Below, locate the line that contains "Table 10. Scientific". Repeat exactly from that line to the line that contains "Table 5. Initial", inclusive, leaving out the pictures.

___ DATA EXCERPTS

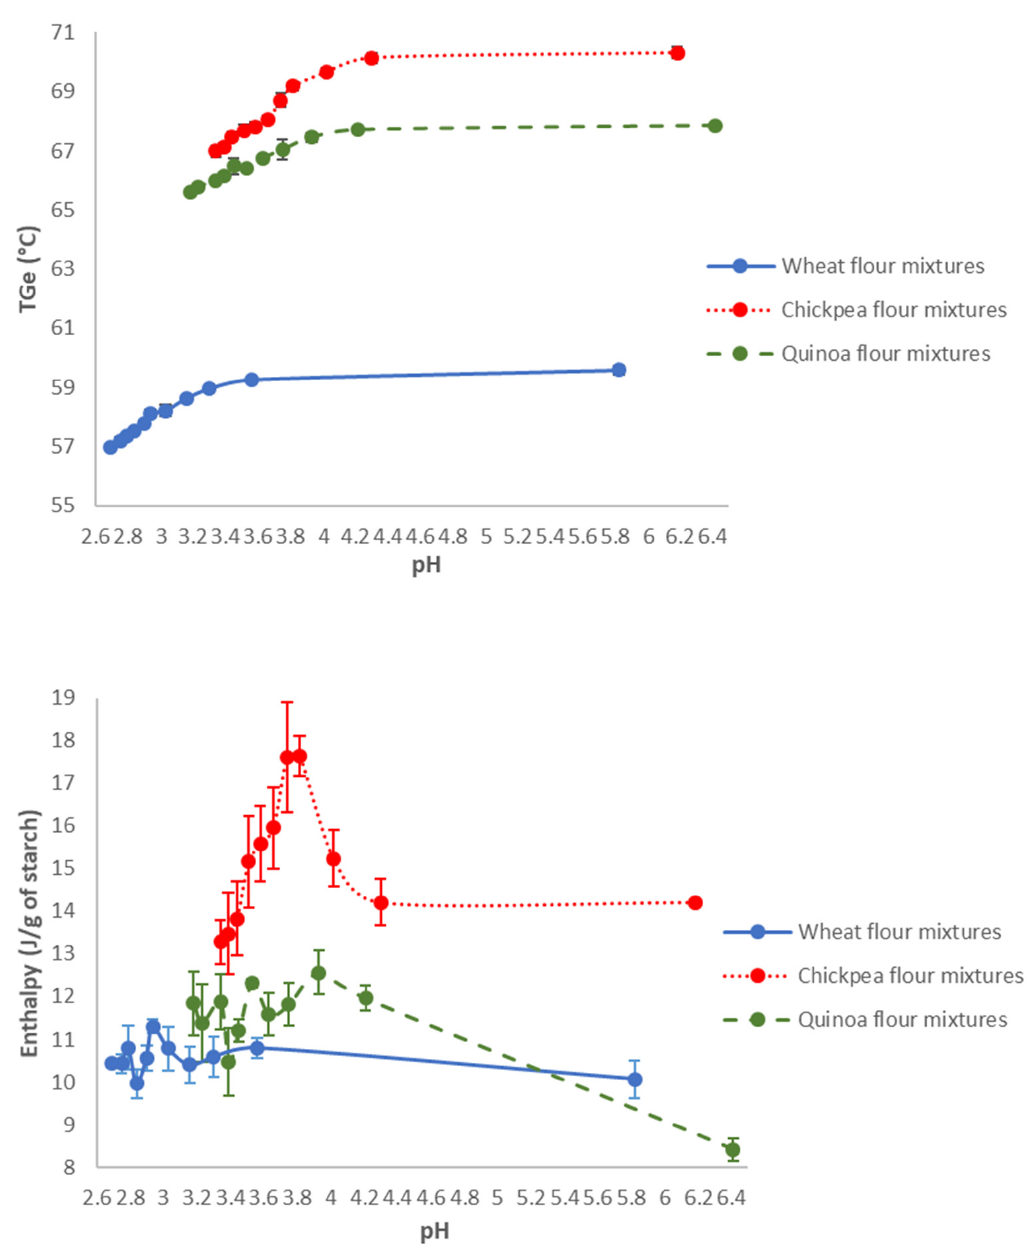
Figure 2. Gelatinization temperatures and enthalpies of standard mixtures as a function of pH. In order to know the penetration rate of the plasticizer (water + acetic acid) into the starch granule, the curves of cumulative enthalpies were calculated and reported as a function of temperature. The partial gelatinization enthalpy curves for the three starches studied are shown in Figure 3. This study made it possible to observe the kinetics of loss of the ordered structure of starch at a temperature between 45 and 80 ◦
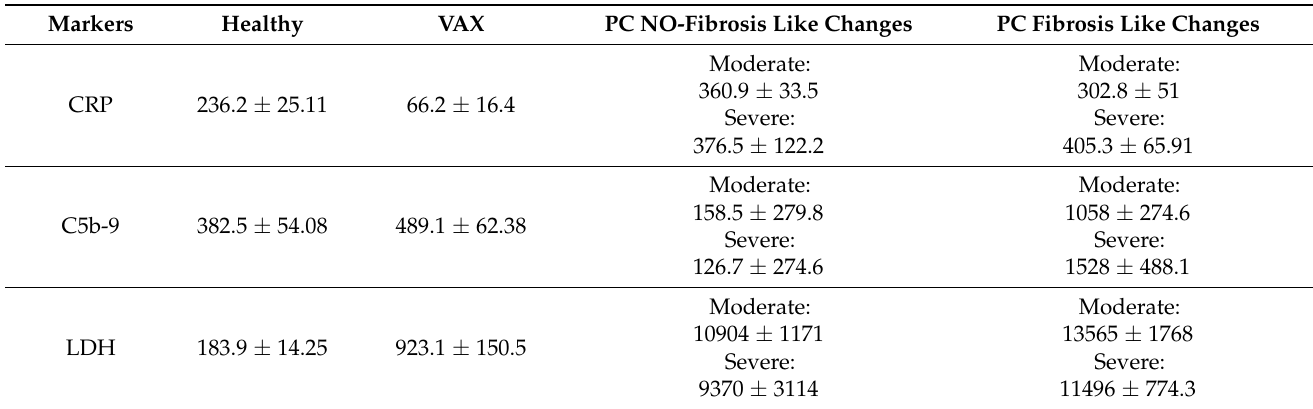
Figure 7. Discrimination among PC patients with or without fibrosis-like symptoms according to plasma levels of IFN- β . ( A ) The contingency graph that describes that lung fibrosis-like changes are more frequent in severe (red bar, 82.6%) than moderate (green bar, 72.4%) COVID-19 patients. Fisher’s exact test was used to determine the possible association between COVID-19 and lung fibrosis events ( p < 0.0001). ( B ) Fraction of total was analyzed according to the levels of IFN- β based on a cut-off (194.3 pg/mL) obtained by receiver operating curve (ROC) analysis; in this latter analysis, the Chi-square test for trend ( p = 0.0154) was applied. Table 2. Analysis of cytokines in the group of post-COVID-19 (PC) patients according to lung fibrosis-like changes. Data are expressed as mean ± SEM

______
___ DATA EXCERPTS

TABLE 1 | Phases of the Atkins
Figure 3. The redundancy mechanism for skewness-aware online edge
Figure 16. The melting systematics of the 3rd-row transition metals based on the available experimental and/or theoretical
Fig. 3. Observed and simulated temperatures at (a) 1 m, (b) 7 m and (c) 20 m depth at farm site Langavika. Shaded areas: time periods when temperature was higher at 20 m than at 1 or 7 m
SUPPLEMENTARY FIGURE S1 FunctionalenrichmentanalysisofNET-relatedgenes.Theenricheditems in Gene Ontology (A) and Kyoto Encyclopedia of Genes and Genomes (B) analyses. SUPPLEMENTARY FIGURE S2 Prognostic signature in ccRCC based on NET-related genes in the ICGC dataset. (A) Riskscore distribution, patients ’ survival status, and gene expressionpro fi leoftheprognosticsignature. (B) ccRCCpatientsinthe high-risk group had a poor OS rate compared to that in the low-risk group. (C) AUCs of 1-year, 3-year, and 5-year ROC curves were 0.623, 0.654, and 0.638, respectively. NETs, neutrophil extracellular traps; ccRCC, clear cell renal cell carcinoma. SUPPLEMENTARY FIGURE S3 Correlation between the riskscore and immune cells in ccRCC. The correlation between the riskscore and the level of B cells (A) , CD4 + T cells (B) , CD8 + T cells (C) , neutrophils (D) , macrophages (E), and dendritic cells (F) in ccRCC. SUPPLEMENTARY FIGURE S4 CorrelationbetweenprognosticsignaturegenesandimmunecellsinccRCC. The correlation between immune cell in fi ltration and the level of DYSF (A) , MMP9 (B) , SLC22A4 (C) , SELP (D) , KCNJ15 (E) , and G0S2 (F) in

______
___ DATA EXCERPTS

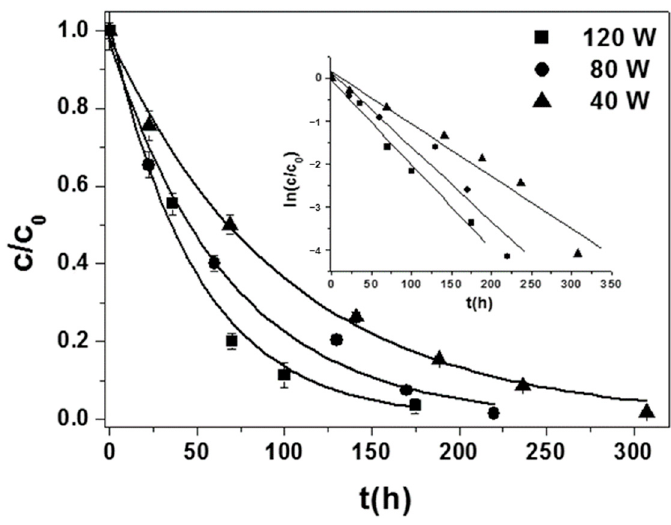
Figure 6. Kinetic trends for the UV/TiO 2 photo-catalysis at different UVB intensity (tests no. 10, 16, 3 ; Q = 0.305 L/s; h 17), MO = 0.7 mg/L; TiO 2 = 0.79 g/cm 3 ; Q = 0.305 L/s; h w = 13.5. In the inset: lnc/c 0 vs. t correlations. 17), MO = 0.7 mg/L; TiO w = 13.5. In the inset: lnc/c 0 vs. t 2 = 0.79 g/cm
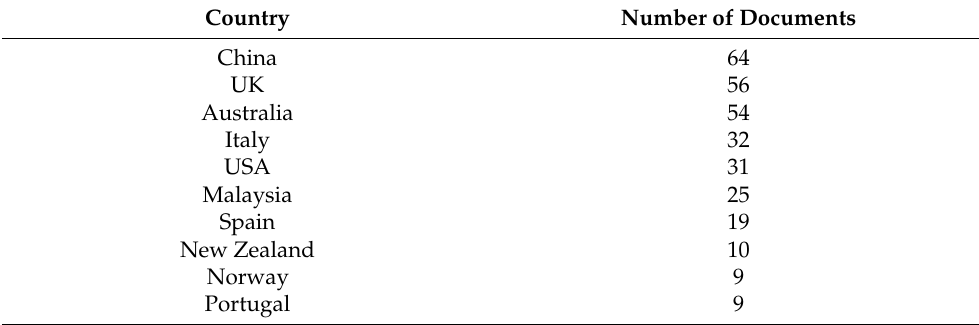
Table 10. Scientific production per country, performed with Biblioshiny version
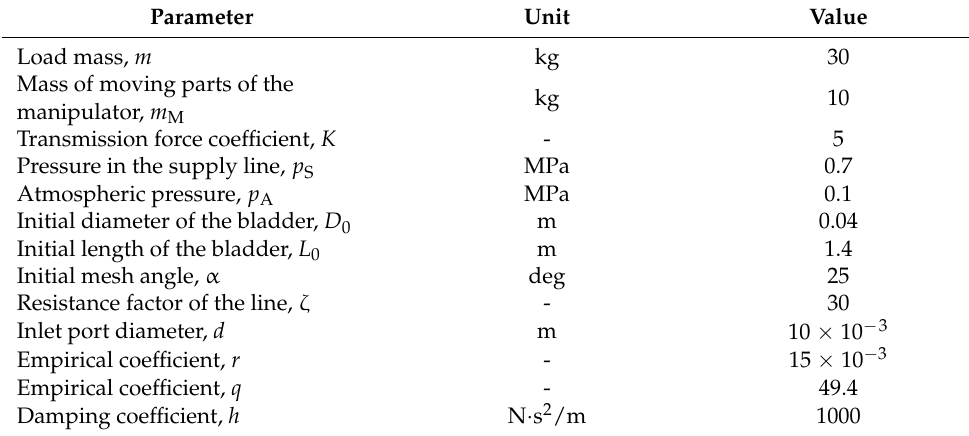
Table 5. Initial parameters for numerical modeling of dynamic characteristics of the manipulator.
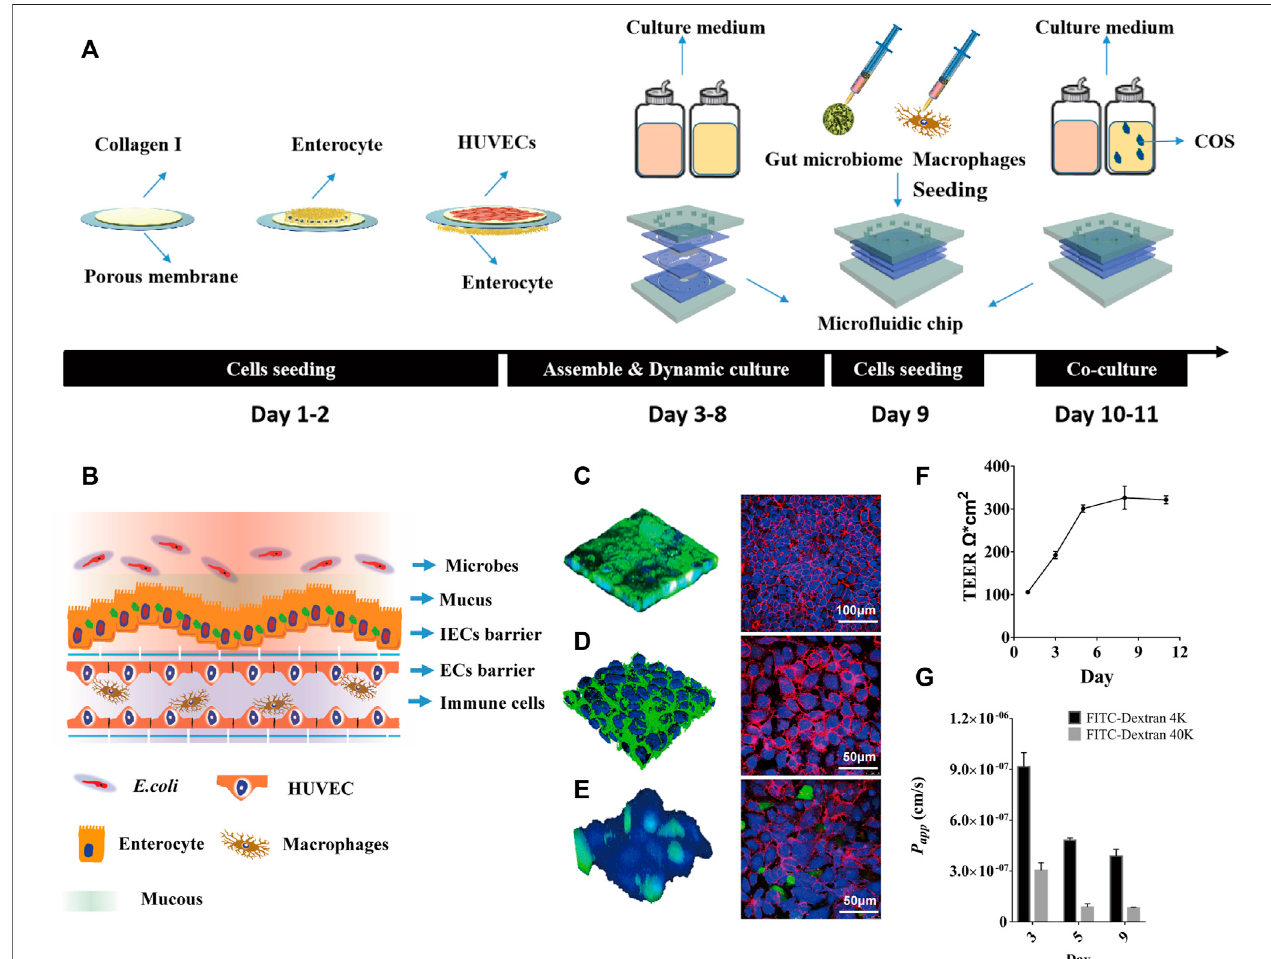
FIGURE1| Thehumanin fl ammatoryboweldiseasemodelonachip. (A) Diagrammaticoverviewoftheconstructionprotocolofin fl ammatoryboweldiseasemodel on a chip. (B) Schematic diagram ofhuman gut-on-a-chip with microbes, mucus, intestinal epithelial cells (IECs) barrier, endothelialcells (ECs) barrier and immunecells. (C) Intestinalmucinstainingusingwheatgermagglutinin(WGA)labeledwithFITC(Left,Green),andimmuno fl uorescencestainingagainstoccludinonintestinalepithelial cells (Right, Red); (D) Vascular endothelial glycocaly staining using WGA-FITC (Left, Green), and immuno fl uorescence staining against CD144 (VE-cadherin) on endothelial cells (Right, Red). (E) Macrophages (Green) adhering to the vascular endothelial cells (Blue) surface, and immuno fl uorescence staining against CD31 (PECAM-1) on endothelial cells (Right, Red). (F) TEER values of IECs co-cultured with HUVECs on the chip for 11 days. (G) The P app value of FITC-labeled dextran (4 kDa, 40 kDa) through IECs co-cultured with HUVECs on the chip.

______

▶ ANSWER TO THE EXERCISE:
Table 10. Scientific production per country, performed with Biblioshiny version
Table 5. Initial parameters for numerical modeling of dynamic characteristics of the manipulator.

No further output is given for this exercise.